━━━ SOURCE RECORDS

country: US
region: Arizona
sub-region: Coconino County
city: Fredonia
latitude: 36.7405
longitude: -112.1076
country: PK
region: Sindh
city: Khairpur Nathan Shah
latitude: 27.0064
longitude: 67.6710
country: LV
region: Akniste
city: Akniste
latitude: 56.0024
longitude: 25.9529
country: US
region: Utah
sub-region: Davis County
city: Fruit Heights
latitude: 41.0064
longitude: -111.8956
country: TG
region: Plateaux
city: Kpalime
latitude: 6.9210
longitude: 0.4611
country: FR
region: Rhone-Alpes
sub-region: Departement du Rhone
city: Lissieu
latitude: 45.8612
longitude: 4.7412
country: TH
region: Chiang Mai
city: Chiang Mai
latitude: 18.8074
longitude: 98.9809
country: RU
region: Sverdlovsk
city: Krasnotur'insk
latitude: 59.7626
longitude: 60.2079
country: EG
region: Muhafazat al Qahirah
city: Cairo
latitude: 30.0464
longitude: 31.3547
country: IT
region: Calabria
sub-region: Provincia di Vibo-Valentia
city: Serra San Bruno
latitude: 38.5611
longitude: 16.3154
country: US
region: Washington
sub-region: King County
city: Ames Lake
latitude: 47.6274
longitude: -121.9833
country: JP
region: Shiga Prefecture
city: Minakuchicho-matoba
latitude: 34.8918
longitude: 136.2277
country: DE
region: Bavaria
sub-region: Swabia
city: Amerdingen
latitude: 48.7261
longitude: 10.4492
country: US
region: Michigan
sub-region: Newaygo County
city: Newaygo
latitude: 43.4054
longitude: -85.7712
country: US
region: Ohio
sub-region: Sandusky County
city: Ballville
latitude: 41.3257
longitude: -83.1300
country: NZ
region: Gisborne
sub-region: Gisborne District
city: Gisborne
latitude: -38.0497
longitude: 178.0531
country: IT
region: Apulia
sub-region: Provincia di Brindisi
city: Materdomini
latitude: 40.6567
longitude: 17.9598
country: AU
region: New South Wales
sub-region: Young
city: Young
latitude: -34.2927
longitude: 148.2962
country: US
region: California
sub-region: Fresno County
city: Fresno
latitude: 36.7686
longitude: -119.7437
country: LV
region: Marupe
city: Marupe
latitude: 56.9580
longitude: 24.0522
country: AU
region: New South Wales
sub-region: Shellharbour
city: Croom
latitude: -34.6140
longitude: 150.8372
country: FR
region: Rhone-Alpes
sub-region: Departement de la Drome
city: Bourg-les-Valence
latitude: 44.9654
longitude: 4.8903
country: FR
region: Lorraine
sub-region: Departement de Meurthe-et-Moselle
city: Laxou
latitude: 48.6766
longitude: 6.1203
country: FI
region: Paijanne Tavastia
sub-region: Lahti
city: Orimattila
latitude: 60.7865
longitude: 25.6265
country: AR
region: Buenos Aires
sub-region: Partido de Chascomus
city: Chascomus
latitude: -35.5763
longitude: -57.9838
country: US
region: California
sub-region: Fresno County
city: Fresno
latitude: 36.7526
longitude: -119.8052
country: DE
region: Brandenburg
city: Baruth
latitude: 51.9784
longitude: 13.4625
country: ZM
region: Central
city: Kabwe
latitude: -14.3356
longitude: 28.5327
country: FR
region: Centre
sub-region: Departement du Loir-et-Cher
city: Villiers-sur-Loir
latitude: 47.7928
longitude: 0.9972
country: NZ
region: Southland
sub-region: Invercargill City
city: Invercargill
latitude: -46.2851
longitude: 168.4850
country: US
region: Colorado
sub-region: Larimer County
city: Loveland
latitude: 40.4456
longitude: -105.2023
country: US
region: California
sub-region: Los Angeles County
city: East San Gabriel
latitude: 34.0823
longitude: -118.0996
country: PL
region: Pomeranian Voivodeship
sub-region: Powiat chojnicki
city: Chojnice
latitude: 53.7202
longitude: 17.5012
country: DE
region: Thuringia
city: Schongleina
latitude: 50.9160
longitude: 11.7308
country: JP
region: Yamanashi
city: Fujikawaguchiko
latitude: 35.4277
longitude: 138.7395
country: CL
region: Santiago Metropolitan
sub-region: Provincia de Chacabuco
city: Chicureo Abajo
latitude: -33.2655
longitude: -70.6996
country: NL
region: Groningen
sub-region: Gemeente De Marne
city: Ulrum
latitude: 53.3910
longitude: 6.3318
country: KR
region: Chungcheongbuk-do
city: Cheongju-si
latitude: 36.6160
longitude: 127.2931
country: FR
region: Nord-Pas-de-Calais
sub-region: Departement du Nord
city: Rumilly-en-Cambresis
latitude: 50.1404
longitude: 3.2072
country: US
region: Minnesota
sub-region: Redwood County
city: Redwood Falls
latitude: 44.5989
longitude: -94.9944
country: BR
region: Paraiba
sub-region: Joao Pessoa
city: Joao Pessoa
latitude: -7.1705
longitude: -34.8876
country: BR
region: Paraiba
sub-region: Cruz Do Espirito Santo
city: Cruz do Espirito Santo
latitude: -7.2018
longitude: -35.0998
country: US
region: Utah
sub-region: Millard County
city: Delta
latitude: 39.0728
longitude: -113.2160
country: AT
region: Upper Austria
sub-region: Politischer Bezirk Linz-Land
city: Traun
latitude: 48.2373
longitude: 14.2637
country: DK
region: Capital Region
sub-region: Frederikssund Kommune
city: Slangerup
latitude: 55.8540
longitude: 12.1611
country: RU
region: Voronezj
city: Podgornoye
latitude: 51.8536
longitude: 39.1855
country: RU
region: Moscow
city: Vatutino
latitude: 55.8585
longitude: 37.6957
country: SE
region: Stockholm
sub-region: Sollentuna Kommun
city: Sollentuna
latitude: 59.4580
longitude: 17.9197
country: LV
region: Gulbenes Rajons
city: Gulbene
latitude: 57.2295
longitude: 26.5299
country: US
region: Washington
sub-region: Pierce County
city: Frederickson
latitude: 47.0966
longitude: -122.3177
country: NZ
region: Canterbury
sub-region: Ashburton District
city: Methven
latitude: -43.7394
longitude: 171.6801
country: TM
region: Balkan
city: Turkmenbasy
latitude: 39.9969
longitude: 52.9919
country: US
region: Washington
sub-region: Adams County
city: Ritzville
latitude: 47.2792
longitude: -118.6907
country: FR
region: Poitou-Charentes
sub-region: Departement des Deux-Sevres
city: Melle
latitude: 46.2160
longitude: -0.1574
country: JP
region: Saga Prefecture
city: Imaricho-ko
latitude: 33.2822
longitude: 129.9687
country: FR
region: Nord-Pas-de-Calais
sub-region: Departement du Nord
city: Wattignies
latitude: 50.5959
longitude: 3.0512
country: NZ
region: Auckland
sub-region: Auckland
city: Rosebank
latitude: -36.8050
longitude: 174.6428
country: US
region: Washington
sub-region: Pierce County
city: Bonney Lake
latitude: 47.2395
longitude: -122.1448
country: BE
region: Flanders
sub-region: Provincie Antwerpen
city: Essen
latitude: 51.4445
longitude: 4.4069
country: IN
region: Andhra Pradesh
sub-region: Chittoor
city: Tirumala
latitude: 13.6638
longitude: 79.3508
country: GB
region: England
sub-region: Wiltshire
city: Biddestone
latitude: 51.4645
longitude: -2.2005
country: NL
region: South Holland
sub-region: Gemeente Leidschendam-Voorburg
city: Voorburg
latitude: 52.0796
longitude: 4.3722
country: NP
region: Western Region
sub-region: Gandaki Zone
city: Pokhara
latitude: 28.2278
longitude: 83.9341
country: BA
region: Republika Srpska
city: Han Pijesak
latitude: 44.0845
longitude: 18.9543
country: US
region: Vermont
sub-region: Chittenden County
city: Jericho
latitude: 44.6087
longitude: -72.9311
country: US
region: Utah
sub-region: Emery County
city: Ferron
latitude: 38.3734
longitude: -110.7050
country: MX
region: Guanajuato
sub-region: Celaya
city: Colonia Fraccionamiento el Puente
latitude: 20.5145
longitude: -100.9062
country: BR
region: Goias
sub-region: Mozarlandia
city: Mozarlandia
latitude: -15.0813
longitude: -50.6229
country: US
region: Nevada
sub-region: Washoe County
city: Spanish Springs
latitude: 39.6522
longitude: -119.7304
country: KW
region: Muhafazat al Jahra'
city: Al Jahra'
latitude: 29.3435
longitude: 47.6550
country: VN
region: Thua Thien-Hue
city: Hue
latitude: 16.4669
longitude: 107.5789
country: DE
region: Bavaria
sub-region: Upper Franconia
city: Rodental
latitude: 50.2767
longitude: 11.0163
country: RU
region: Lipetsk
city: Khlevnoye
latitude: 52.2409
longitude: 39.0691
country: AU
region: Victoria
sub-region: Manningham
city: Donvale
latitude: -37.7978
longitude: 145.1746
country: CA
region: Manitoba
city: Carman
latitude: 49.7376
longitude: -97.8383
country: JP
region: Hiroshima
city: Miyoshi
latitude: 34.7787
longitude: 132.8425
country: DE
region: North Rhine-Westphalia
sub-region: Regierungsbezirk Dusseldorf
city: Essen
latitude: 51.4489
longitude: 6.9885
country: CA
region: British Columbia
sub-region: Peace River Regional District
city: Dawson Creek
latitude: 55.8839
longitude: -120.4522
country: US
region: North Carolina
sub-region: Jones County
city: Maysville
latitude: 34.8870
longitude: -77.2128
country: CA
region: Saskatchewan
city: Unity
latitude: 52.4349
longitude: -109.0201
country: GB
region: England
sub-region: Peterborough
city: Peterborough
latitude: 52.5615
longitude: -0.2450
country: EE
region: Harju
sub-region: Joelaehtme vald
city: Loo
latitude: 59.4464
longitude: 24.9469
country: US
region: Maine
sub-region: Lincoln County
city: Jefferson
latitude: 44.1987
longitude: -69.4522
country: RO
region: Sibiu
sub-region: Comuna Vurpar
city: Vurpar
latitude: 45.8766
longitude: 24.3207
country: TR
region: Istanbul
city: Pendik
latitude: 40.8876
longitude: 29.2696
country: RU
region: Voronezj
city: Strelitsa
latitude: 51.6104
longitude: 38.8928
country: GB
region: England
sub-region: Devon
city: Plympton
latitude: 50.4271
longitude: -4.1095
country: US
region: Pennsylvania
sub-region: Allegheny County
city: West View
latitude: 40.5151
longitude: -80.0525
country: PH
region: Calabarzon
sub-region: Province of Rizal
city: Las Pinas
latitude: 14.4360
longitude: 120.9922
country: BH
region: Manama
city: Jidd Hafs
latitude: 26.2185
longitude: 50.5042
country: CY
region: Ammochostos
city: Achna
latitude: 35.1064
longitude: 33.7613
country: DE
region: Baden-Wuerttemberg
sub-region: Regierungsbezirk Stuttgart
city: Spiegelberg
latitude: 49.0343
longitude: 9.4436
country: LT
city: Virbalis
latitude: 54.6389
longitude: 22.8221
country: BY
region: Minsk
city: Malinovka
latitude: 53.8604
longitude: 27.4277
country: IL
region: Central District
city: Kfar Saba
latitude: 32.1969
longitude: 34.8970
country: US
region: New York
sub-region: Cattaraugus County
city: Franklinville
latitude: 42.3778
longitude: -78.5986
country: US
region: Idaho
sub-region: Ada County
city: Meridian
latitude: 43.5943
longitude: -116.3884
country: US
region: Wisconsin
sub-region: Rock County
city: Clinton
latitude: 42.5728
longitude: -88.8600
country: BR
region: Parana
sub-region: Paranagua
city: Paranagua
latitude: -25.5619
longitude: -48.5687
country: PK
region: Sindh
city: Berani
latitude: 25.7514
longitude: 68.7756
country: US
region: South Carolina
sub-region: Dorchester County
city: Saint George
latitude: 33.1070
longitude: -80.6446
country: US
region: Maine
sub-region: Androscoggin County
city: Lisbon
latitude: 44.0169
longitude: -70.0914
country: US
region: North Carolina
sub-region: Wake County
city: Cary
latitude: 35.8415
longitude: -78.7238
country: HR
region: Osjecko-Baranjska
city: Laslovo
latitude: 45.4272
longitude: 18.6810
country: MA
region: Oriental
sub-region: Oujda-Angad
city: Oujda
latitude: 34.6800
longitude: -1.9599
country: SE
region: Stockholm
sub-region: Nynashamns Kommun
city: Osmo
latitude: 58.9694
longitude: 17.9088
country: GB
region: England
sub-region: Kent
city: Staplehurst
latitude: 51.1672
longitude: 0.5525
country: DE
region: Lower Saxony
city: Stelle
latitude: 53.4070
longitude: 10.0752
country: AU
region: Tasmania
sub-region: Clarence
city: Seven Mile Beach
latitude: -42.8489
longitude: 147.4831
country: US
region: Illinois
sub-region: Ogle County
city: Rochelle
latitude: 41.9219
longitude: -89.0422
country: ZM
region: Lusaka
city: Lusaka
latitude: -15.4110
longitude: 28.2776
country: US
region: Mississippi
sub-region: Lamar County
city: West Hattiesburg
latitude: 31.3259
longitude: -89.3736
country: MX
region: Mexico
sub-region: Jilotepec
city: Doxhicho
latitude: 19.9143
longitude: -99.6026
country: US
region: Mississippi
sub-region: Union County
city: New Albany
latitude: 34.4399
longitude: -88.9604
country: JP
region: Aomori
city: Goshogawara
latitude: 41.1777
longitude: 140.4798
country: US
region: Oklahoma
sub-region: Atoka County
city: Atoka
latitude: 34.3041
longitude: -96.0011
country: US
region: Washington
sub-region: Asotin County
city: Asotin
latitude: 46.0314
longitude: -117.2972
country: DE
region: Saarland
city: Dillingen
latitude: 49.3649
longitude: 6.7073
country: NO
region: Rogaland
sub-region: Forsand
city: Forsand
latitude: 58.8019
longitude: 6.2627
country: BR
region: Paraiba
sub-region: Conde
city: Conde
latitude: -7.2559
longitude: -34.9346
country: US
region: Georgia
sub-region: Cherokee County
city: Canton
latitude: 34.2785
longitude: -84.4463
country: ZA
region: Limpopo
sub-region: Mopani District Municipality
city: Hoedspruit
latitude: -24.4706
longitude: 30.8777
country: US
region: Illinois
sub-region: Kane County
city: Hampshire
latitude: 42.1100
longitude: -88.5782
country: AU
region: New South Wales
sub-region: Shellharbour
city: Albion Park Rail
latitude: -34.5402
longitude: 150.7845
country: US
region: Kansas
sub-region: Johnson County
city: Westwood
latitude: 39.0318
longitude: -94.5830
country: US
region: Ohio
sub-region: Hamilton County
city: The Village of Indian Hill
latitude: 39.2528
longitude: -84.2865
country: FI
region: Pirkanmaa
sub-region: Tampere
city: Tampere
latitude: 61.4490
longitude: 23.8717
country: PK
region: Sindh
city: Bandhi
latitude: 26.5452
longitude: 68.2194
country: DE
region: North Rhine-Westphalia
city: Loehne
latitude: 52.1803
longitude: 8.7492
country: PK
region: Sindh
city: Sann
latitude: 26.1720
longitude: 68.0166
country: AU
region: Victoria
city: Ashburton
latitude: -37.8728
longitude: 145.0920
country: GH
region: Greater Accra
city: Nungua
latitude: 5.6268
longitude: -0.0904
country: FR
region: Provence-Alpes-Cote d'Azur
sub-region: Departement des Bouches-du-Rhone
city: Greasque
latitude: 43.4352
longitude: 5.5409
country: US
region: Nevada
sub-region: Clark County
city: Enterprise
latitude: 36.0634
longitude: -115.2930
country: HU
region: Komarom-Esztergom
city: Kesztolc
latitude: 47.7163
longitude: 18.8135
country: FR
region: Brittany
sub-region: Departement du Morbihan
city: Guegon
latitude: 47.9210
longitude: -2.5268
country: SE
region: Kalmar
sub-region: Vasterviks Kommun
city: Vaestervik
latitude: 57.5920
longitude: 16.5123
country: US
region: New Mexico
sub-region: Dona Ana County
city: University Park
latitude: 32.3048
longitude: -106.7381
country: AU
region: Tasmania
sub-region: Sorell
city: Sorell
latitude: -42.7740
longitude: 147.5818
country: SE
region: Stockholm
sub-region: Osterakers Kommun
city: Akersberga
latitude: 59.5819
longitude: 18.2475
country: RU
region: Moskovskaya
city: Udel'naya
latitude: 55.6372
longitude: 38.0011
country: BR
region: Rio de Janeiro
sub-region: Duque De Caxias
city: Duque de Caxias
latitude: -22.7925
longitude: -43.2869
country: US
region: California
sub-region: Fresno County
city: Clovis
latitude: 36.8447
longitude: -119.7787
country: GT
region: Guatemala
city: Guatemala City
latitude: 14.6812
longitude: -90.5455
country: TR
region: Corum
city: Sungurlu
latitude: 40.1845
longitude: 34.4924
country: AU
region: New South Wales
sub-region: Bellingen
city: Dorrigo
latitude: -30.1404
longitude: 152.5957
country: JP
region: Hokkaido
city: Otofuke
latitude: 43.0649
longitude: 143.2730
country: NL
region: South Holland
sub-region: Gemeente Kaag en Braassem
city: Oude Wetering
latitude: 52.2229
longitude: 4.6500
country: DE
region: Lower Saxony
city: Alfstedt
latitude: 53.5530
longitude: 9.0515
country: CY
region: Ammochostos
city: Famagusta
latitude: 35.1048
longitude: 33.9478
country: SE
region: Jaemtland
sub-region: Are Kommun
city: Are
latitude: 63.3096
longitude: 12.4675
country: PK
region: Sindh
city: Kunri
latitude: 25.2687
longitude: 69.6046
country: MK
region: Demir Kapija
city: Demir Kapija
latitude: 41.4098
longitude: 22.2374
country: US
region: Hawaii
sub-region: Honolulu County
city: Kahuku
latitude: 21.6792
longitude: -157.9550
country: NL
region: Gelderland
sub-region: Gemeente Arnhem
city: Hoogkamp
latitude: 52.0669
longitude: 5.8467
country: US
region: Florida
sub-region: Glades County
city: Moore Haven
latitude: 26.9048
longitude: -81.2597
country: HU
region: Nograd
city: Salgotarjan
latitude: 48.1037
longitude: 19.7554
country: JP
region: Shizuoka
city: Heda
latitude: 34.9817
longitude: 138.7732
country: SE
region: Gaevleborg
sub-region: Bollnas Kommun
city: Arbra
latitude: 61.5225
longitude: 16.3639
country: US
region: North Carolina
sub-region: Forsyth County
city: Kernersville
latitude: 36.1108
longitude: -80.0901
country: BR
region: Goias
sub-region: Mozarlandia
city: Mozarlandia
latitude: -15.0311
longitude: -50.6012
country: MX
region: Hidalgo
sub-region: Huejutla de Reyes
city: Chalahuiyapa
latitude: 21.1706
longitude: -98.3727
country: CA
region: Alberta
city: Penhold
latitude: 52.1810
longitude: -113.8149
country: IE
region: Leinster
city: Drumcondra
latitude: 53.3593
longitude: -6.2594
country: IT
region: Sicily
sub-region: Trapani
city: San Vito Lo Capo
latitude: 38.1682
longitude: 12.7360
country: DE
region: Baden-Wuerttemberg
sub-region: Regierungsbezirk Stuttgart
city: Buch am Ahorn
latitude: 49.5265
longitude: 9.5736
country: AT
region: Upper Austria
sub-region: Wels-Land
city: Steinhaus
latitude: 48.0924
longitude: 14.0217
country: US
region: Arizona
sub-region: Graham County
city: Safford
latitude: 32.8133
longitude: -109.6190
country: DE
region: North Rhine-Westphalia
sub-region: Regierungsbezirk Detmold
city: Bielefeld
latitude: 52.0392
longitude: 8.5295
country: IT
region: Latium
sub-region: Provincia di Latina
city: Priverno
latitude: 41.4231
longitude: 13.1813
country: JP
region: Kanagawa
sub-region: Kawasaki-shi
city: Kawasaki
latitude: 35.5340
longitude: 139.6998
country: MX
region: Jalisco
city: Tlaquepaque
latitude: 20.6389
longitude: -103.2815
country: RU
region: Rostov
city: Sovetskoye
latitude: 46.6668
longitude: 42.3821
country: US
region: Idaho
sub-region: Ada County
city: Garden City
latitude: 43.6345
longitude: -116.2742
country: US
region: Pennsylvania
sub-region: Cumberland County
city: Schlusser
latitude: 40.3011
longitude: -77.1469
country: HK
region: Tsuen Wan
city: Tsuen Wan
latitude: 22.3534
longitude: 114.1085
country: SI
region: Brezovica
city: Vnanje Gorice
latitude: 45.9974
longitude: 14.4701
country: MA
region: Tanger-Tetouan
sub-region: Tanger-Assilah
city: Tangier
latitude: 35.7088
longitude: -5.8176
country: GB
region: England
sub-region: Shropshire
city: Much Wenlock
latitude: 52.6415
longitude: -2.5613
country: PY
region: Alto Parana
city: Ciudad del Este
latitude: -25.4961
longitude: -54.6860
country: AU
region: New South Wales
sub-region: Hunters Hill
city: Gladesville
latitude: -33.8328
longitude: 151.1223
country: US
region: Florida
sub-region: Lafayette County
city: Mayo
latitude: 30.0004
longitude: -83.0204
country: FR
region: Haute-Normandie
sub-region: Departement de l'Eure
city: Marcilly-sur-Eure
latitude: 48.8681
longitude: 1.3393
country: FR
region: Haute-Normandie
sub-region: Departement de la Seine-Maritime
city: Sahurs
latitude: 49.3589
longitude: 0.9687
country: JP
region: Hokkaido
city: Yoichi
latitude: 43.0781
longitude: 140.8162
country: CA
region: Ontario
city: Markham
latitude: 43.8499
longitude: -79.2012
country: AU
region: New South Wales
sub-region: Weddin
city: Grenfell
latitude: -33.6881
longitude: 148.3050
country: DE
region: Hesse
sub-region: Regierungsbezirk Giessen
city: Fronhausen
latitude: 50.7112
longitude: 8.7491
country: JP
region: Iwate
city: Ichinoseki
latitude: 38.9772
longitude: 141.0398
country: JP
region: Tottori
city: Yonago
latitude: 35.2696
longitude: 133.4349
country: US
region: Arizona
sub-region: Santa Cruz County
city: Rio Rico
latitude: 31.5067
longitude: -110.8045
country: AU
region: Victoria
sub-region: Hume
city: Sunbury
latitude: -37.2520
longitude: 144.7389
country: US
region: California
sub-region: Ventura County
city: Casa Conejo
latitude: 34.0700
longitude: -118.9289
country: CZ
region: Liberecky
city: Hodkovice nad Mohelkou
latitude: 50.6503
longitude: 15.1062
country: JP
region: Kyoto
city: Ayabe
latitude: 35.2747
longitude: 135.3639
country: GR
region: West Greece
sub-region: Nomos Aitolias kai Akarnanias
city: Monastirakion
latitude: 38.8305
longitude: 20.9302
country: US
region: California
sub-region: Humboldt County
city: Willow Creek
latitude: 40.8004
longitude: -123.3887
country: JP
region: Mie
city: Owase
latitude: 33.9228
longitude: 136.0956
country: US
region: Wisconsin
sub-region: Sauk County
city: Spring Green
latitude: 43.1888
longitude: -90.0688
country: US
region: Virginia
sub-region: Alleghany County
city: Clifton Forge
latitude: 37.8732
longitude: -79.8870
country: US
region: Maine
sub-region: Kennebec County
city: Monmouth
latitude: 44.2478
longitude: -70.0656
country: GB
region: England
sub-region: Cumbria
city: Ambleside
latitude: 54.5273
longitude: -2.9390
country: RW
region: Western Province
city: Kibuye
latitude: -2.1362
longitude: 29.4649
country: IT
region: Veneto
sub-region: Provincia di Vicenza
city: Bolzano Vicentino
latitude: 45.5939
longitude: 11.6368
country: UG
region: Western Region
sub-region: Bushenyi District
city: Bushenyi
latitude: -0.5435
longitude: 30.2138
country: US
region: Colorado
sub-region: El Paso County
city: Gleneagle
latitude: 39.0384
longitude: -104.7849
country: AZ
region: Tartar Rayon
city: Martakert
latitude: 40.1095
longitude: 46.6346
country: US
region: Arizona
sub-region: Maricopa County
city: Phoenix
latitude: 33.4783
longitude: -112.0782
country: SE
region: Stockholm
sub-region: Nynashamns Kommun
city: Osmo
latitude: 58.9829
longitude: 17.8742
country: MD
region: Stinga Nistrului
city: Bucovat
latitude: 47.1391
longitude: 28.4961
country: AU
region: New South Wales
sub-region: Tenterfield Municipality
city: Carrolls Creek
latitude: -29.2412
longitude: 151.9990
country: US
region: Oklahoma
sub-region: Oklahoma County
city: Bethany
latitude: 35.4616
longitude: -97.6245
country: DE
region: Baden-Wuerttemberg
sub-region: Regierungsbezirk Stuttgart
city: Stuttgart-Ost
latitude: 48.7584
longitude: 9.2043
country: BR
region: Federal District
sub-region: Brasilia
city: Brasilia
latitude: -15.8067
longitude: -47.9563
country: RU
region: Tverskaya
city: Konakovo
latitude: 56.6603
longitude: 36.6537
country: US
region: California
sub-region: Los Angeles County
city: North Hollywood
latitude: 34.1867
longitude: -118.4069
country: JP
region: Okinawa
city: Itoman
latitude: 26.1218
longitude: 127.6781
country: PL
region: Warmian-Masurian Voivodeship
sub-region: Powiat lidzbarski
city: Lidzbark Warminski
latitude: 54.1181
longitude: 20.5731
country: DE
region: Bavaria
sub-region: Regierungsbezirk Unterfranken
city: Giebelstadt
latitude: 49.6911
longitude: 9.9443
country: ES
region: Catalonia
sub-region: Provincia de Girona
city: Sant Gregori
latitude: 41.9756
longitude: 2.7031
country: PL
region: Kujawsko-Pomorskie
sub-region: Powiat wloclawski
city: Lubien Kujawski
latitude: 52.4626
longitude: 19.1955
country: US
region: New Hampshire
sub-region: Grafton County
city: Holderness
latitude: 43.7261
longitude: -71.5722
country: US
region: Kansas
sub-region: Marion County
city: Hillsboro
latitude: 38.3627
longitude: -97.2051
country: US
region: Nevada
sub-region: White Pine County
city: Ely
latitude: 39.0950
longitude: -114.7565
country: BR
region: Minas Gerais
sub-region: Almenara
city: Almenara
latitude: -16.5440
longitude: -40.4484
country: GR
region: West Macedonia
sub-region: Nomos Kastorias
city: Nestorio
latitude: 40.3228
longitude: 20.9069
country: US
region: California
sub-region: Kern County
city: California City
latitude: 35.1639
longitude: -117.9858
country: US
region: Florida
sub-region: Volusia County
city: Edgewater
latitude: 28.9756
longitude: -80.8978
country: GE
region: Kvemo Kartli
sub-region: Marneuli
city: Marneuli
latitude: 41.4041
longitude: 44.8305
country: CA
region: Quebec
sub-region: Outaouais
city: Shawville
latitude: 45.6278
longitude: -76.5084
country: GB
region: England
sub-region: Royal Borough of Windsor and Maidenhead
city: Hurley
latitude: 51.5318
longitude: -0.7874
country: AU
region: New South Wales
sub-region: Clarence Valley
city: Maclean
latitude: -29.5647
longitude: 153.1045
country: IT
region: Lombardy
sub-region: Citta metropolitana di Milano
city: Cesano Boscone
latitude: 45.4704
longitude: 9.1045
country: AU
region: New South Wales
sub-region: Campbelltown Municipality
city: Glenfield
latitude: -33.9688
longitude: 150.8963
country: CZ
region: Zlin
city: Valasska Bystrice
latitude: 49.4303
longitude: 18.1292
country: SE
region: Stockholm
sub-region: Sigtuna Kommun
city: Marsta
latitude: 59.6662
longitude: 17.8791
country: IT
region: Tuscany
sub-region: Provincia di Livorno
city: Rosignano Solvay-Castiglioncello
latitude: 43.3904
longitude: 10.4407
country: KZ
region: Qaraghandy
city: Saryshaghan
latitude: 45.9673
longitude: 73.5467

━━━━━━

Reproduce the records from their beginning up to and including the line containing "latitude: 6.9210", replacing "city" with "locality" and leaving everything else unchanged.

TASK SOLUTION:
country: US
region: Arizona
sub-region: Coconino County
locality: Fredonia
latitude: 36.7405
longitude: -112.1076
country: PK
region: Sindh
locality: Khairpur Nathan Shah
latitude: 27.0064
longitude: 67.6710
country: LV
region: Akniste
locality: Akniste
latitude: 56.0024
longitude: 25.9529
country: US
region: Utah
sub-region: Davis County
locality: Fruit Heights
latitude: 41.0064
longitude: -111.8956
country: TG
region: Plateaux
locality: Kpalime
latitude: 6.9210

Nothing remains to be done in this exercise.